• **FRAGMENTO DEL TEXTO**:
----
Huella hídrica: los desafíos que persisten para profundizar la discusión

Fecha: 01-09-2021
Medio: Diario Financiero 

Saber cuánta agua hay y cuánta se consume impulsará cada vez más el uso responsable del recurso y facilitará el diseño de políticas para planificar mejor su gestión.

Se estima que se requieren aproximadamente 110 litros de agua para obtener una copa de vino, o cerca de 2.720 litros para manufacturar una polera de algodón.

Con la sequía, que cada vez es más intensa, estos procesos se vuelven más complejos, y aunque algunas industrias han avanzado con medidas para mitigar el impacto, la realidad es que el chileno promedio no tiene suficiente conciencia de cuán importante es esto que se conoce como huella hídrica. Al menos es lo que ha observado Claudia Galleguillos, líder de Estrategias Hídricas de Fundación Chile.

El tema está en la agenda pública. Evelyn Stevens, gerente de Sostenibilidad y Cambio Climático de PwC Chile, destaca iniciativas generadas durante los últimos años, como los Escenarios Hídricos 2030, liderados por Fundación Chile; la Mesa Nacional del Agua, dirigida por el Ministerio de Obras Públicas; y el Certificado Azul, un Acuerdo de Producción Limpia (APL) de la Agencia de Sustentabilidad y Cambio Climático lanzado este año.

El problema es que la discusión no termina de bajar. Galleguillos cree que, pese a la evidencia científica que respalda la crisis hídrica, hay carencias informativas en la conciencia colectiva local, ya que el agua no se asume como un 'eje estratégico y prioritario', en un país donde hay más de 40 instituciones con atribuciones para tomar decisiones.

'Muchas personas no poseen la real conciencia de lo que sucede con el agua en Chile o poseen una visión parcializada del problema', asegura. En las zonas rurales el entendimiento es mayor, pero las posibilidades de buscar soluciones son pocas, añade.

Aquí hay una oportunidad y un deber, dice Stevens, en el marco de la discusión constitucional, para establecer las bases para una transición ecológica que lleve a materializar un desarrollo sustentable y pleno, donde el agua 'es uno de los aspectos claves'. A su juicio, es fundamental 'construir un nuevo marco normativo', que reconozca formas colectivas de gestión y propiedad.

Algo que sumará en este escenario, a ojos de Galleguillos, es el nuevo APL, porque las empresas que lo suscriban podrán implementar acciones concretas para la gestión sostenible del agua y fomentar una mirada hacia el territorio, desde el punto de vista de los riesgos y beneficios compartidos con otros usuarios, para impulsar el consumo responsable.
----
Entradas de datos recopiladas:
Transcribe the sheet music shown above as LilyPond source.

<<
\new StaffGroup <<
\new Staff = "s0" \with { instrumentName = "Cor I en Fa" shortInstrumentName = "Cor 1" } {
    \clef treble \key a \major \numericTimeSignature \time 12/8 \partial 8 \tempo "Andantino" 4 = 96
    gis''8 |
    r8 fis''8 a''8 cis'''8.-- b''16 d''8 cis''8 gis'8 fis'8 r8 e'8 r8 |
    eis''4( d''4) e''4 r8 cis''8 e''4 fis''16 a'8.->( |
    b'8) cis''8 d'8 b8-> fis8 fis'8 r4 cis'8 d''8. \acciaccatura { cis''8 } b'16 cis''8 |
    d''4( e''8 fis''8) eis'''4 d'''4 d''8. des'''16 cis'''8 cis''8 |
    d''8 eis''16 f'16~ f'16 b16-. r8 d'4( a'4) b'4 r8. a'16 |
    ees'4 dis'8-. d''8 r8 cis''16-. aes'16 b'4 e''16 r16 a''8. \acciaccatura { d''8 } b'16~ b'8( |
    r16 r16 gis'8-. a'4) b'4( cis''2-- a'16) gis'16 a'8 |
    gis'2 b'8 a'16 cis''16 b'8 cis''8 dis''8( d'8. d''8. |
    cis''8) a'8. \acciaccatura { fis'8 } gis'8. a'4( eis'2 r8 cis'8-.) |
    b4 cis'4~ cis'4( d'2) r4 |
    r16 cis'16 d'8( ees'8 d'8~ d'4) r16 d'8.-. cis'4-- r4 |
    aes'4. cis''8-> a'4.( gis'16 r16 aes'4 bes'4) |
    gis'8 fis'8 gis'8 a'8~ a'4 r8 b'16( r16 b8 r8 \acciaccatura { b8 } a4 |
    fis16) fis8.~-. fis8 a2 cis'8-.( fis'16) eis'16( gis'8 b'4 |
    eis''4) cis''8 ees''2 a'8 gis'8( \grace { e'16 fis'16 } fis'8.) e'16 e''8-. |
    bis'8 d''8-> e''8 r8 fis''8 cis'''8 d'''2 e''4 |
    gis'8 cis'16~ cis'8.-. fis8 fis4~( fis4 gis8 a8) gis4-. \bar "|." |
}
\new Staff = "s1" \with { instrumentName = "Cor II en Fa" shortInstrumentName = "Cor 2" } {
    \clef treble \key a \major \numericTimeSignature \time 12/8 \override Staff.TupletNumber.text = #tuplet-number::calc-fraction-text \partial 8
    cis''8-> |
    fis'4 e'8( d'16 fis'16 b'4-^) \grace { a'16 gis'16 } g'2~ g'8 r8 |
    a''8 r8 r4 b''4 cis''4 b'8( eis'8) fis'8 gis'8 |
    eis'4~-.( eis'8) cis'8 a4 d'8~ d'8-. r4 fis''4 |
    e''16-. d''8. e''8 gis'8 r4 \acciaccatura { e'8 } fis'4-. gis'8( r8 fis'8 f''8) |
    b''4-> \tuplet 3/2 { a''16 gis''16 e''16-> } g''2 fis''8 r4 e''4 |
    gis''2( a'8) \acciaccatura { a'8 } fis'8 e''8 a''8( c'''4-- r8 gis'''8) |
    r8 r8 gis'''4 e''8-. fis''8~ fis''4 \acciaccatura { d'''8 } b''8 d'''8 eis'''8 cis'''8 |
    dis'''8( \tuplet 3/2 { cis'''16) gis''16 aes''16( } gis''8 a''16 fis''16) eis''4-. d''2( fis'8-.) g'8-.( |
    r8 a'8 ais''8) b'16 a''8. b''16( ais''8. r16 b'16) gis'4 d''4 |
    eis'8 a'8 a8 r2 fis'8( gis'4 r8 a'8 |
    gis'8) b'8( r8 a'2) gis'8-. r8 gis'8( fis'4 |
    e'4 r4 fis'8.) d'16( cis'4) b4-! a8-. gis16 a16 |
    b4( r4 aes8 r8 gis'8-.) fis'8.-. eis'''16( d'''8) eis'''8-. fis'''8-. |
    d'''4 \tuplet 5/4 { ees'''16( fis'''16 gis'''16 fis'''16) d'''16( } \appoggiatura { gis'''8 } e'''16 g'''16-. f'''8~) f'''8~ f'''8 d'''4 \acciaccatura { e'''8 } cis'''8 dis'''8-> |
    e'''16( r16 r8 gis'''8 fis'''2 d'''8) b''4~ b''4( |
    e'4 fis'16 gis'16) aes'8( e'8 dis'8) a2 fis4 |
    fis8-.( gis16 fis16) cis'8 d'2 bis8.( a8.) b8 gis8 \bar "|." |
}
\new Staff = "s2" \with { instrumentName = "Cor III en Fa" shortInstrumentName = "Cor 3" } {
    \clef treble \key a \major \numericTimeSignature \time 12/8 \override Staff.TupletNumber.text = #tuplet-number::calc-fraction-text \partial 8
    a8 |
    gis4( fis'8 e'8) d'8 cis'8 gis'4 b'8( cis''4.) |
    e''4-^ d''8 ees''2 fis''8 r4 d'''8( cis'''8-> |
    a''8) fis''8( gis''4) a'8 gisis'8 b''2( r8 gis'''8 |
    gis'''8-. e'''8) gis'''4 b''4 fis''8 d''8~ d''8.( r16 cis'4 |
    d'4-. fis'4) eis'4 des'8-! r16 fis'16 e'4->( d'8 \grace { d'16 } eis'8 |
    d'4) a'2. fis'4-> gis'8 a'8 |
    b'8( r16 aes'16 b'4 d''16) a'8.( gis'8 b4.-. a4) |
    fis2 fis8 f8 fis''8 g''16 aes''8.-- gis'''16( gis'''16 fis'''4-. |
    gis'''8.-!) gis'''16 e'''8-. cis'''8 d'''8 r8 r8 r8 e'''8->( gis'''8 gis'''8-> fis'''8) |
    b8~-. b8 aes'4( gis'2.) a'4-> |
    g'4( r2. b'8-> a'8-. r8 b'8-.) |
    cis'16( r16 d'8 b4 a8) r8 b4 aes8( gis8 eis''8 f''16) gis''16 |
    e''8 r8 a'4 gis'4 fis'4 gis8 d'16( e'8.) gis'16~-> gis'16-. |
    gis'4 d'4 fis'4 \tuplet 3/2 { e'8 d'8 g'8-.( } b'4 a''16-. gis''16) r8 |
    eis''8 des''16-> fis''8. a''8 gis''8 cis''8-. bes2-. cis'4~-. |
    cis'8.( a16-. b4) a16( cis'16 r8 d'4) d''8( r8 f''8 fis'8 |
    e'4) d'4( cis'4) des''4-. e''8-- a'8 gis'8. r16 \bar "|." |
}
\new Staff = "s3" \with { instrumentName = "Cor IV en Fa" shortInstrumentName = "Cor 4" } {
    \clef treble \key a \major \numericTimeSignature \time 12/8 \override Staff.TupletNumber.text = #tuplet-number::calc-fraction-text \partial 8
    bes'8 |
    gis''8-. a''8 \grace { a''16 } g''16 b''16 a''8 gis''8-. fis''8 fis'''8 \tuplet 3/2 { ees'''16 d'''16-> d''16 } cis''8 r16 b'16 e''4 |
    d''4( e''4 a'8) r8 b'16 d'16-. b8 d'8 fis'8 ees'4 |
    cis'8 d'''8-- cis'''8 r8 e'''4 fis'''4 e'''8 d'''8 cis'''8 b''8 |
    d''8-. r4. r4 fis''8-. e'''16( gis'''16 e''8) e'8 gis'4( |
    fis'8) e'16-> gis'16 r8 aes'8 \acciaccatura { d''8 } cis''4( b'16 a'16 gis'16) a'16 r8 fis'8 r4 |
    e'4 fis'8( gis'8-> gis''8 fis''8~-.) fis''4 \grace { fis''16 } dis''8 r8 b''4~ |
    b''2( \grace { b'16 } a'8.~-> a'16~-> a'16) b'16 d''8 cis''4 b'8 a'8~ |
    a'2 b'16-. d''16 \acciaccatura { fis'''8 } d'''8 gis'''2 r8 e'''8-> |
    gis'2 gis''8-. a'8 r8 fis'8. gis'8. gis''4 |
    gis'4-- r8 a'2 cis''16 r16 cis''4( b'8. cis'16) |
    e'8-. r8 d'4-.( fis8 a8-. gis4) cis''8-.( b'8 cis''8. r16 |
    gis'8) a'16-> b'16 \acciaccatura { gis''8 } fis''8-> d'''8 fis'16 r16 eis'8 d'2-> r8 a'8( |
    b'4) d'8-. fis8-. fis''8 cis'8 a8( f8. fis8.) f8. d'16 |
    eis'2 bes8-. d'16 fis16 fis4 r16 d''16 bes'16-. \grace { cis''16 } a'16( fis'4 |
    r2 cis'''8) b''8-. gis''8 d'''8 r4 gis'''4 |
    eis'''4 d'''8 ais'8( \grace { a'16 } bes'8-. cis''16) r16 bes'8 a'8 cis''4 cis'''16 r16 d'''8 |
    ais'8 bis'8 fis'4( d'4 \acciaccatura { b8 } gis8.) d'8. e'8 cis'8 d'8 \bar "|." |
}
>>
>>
----
• **LISTA DE ACTIVIDADES**:
a: Según el texto sobre la huella hídrica, ¿cuántos litros de agua se requieren aproximadamente para manufacturar una polera de algodón?
b: Reescribe el tramo del texto sobre la huella hídrica que va desde "Se estima que" hasta "de Fundación Chile.", sustituyendo "sequía" por "falta de lluvias".

• **RESULTADOS POR TAREA**:
a: Cerca de 2.720 litros.

b:
Se estima que se requieren aproximadamente 110 litros de agua para obtener una copa de vino, o cerca de 2.720 litros para manufacturar una polera de algodón.

Con la falta de lluvias, que cada vez es más intensa, estos procesos se vuelven más complejos, y aunque algunas industrias han avanzado con medidas para mitigar el impacto, la realidad es que el chileno promedio no tiene suficiente conciencia de cuán importante es esto que se conoce como huella hídrica. Al menos es lo que ha observado Claudia Galleguillos, líder de Estrategias Hídricas de Fundación Chile.